*** Provided passage ***

# The motor company making E bikes



## Rajflyboy (Jan 30, 2020)

Does anyone know when the Harley Davidson E bikes will finally hit showroom floors? I guess they have temporarily quit building motorcycles. I may go check them out when they hit showroom floors.


----------



## MadPainterGrafx (Oct 3, 2014)

That is an E-motorcycle not anything close to an e-bicycle and especially an EMTB!!

Sent from my SM-G981U using Tapatalk


----------



## RickBullottaPA (Mar 4, 2015)

MadPainterGrafx said:


> That is an E-motorcycle not anything close to an e-bicycle and especially an EMTB!!
> 
> Sent from my SM-G981U using Tapatalk


You're thinking of the LiveWire. HD was also working on an eMTB.


----------



## fos'l (May 27, 2009)

Read they were delaying introduction of ebikes until 2021.


----------



## MadPainterGrafx (Oct 3, 2014)

RickBullottaPA said:


> You're thinking of the LiveWire. HD was also working on an eMTB.


I was thinking about the Livewire but did not hear anything about an emtb... not stoked on that news actually.

Sent from my SM-G981U using Tapatalk


----------



## matt4x4 (Dec 21, 2013)

It'd be interesting to see which way they go on the build for their ebikes.
Honda stealerships sell Bulls Ebikes.


----------



## rockcrusher (Aug 28, 2003)

be interesting to see if it keeps their horrible business model going. The livewire doesn't look like anything special compared to the other motorcycles out there. Less range, and features, HD price.


----------



## Rajflyboy (Jan 30, 2020)

*** End of Provided passage ***
*** Records provided ***

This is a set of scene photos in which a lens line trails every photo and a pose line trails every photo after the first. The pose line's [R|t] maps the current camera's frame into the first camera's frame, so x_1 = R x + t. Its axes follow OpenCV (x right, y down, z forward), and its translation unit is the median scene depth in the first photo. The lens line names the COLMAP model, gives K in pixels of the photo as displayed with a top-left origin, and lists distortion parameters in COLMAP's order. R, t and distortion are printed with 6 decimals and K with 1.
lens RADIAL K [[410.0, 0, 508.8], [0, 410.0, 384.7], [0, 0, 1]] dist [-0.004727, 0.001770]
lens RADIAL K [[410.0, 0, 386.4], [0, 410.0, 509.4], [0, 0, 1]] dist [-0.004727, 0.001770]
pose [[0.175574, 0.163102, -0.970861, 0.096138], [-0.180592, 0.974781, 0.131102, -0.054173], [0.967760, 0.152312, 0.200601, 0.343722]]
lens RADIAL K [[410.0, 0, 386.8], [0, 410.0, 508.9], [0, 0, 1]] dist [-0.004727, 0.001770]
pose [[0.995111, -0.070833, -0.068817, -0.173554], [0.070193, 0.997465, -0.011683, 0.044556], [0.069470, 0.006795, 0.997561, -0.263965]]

*** End of Records provided ***
*** Records provided ***

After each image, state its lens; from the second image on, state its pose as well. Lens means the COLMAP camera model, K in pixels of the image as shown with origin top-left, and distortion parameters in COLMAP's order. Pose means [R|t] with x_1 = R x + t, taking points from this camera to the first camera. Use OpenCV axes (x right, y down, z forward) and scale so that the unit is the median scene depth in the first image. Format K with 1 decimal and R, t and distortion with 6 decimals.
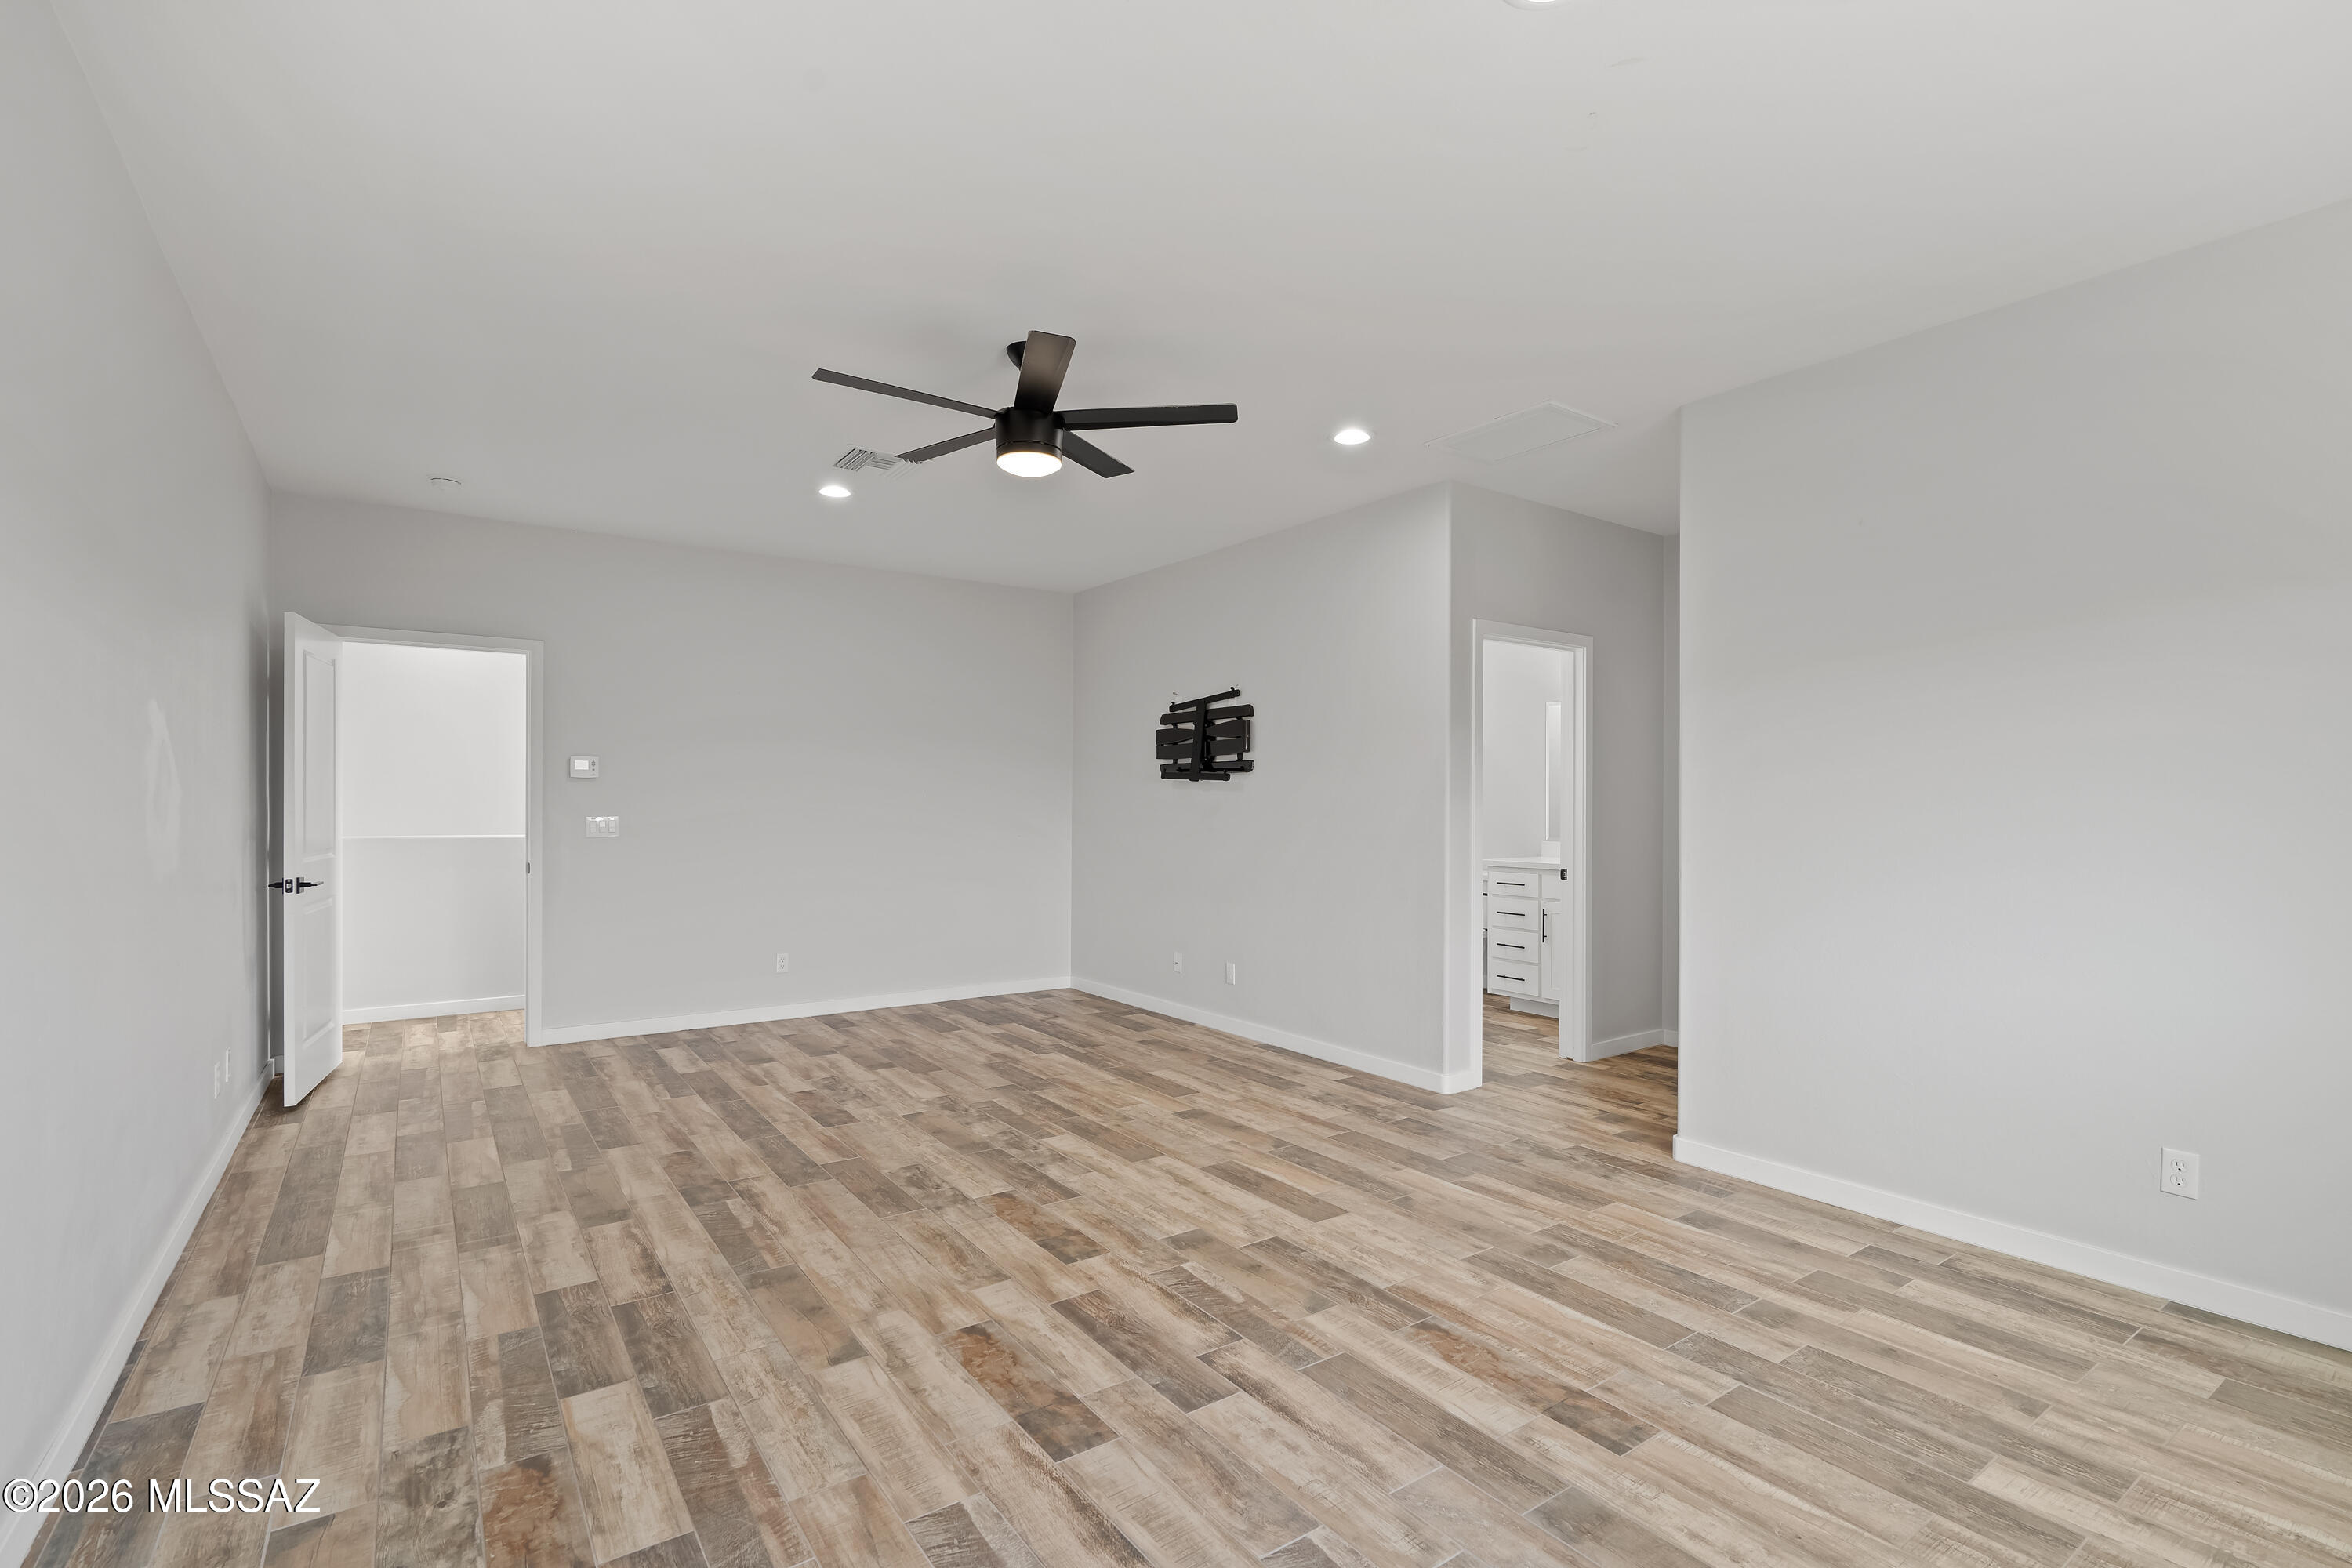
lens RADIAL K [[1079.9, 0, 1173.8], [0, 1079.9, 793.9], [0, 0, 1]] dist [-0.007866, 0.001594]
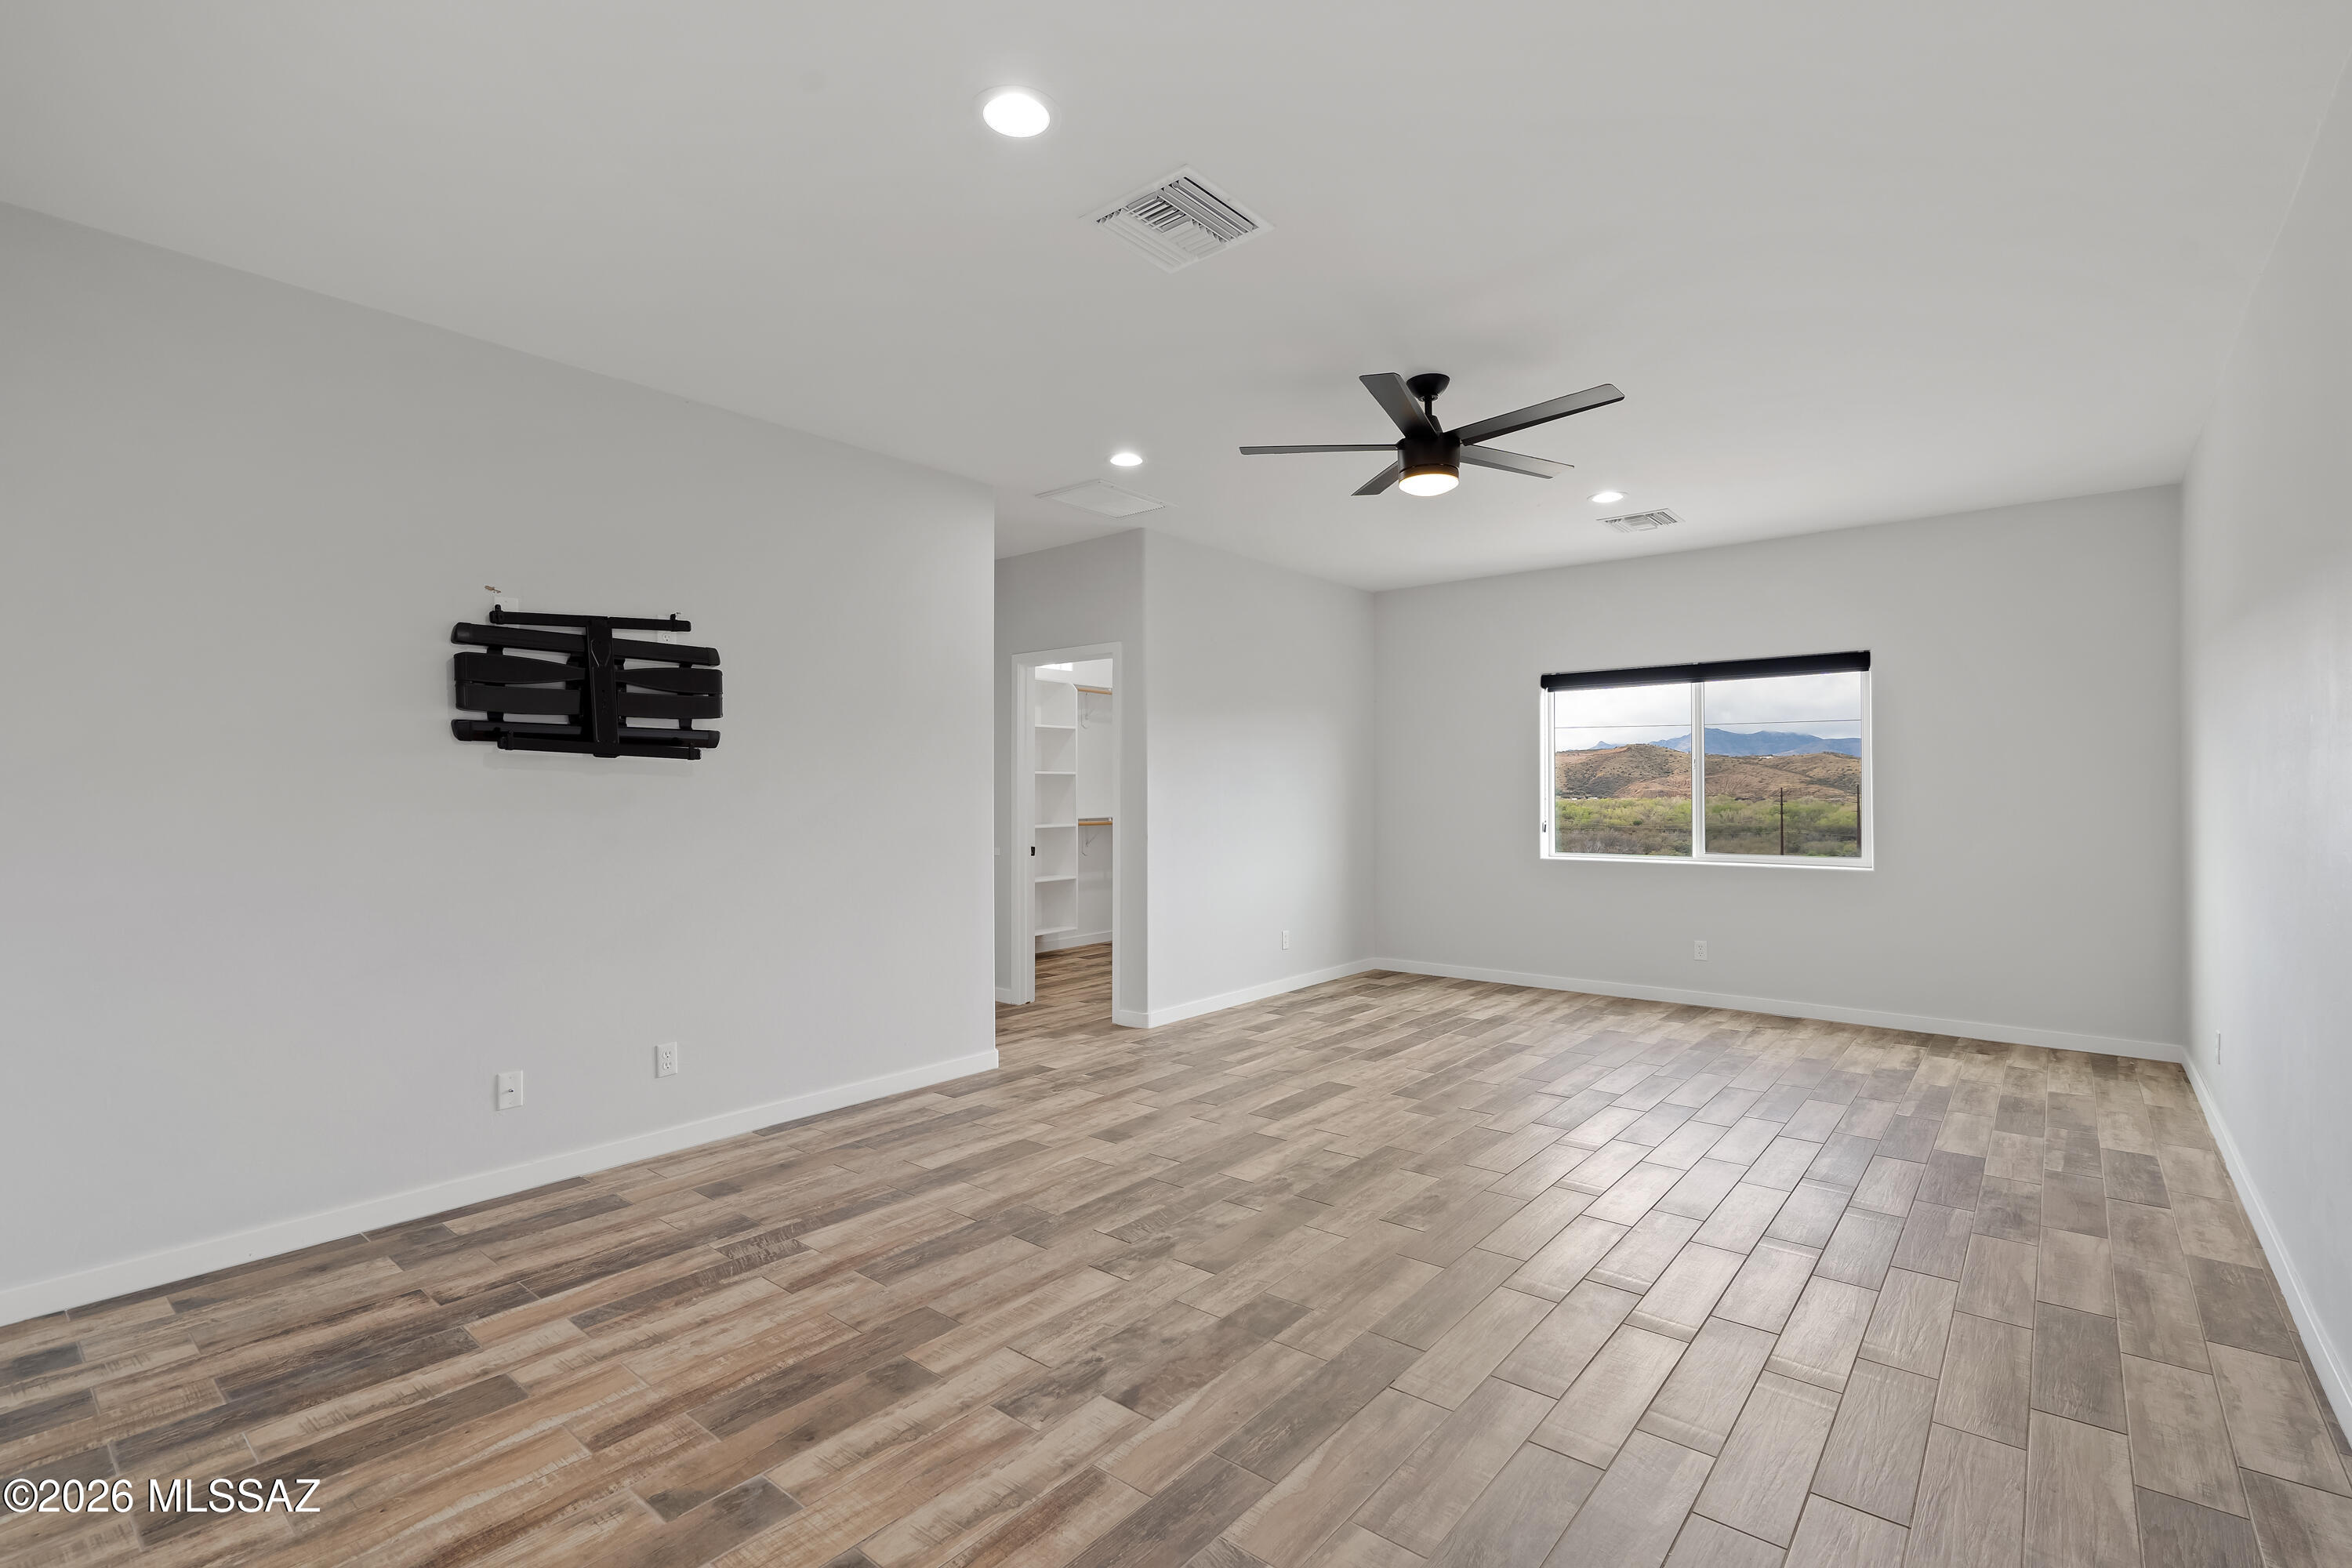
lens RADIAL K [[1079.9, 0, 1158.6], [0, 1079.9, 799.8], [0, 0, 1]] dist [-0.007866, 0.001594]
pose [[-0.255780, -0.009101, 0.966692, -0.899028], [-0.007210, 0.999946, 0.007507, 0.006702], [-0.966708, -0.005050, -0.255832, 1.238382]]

*** End of Records provided ***

Problem 1.
Quote the e-bike thread word for word, beginning at the words "# The motor" and stopping after "hit showroom floors.".
Problem 2.
List each username that appears as a post author in the e-bike thread, counting each name once.
Problem 3.
Please proceed with the e-bike thread from where it stops.
The items are separate material and are not part of the e-bike thread.

Written answer 1.
# The motor company making E bikes



## Rajflyboy (Jan 30, 2020)

Does anyone know when the Harley Davidson E bikes will finally hit showroom floors? I guess they have temporarily quit building motorcycles. I may go check them out when they hit showroom floors.

Written answer 2.
Rajflyboy, MadPainterGrafx, RickBullottaPA, fos'l, matt4x4, rockcrusher

Written answer 3.
fos'l said:


> Read they were delaying introduction of ebikes until 2021.


Thanks

I assumed this but had not heard.


----------



## Rajflyboy (Jan 30, 2020)

https://www.harley-davidson.com/us/en/motorcycles/future-vehicles/e-bicycles.html

i think HD makes more off branding than they do in motorcycle sales although I bet their parts department does well

t shirts, hats, clothes, cups


----------



## matt4x4 (Dec 21, 2013)

People be wearing their hd leathers while riding their electric bicycles.


----------



## MadPainterGrafx (Oct 3, 2014)

RickBullottaPA said:


> You're thinking of the LiveWire. HD was also working on an eMTB.


I was and never heard about HD e-bikes till now. Looked at the link and they aren't mtb's. Interesting to see though. As it says in their description they look like they'll be good in an urban environment. Lol

Sent from my SM-G981U using Tapatalk


----------



## Rajflyboy (Jan 30, 2020)

20 years from now we will not remember that HD once made E bikes 

I honestly hope that HD builds a good product and is able to expand the E bicycle world. I just don’t have a lot of faith that will happen. E bike apparel? Now maybe 😜


----------



## matt4x4 (Dec 21, 2013)

Cruiser ebikes for aging grey haired HD owners.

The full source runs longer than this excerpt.